▶ _REQUIRED ACTION_
Count every line in the data that contains the word "غذاخوری", then report that number alone.
[Opening AVAILABLE DATA section]
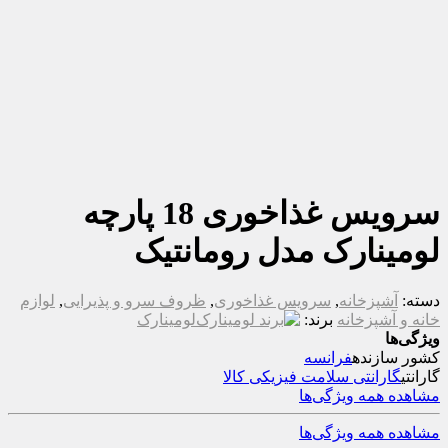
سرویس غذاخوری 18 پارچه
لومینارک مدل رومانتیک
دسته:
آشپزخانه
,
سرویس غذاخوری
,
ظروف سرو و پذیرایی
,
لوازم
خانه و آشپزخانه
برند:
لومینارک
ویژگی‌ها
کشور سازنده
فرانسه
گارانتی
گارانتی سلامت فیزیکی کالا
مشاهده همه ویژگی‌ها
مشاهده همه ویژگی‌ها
[Closing AVAILABLE DATA section]
[Opening AVAILABLE DATA section]
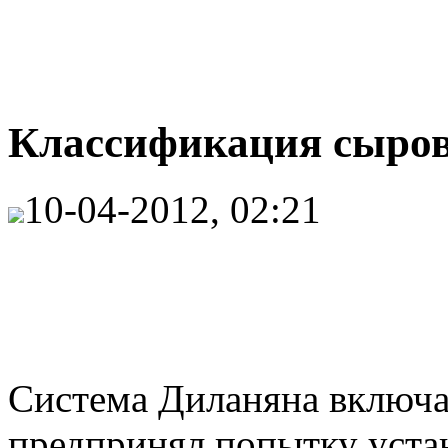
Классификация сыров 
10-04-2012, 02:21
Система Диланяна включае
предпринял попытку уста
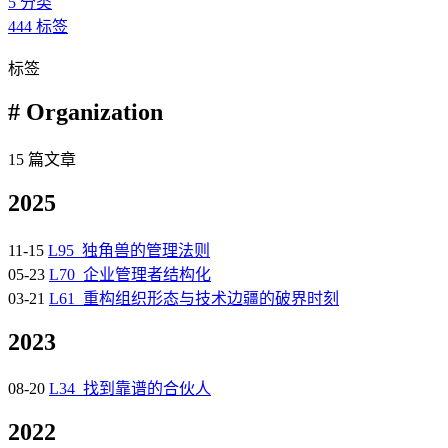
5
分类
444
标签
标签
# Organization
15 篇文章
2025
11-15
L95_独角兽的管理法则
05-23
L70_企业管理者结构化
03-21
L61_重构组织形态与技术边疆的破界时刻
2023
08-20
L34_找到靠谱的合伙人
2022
[Closing AVAILABLE DATA section]
▶ _TASK ANSWER_
2